GRAN CANARIA, Spain (Reuters) – Spain will expand naval patrols around the Canary Islands and set up more migrant centres in response to a surge of arrivals from Africa, including more than 2,000 people last weekend, the regional policy minister said on Friday.
Security forces will add at least three ocean-going vessels, a plane, a helicopter and a submarine to the existing fleet policing the waters between Africa’s west coast and the Spanish archipelago, Carolina Darias told a news conference in Gran Canaria.
Almost 16,000 people have reached the Canary Islands after braving the Atlantic in the dangerous crossing from Africa this year – more than 10 times last year’s total – including 2,213 last weekend.
“The main objective of this government, and of any government, is to avoid anybody risking their life getting aboard one of these boats,” Darias said.
Deepening economic hardship due to the coronavirus pandemic is pushing more people to seek better lives elsewhere, but tighter security on the Mediterranean means more migrants are attempting the Atlantic crossing, with many perishing along the way.
Some 140 people died en route after their boat caught fire and capsized off the coast of Senegal last month.

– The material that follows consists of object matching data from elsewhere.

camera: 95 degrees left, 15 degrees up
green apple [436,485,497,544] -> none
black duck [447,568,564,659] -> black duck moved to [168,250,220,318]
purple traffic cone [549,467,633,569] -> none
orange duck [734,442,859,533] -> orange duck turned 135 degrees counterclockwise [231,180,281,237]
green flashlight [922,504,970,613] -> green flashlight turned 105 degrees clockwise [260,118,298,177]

In parallel, Madrid will increase diplomatic efforts across West Africa and particularly in Morocco, the departure point for most of the Europe-bound boats, to curb the number of departures.
With reception centres across the islands stretched to capacity, nearly 2,000 people have been stranded at Gran Canaria’s Arguineguin port in conditions that an immigration judge described on Thursday as “inhumane and degrading.”
“You can’t stack 1,980 people in 400 squared meters, firstly because they are not cattle, secondly they are human beings and in third place because there are no sanitary conditions to treat them properly,” said Arcadio Diaz Tejera, who ensures that migrants interned at the Las Palmas immigration centre receive proper legal representation.
Minister Darias said local authorities were already working to clear the dockside, while a camp set up at a former military warehouse would soon be able to house up to 800 people.
Several other military sites will soon be converted into migrant centres, she added, without saying how many people they would be able to accommodate.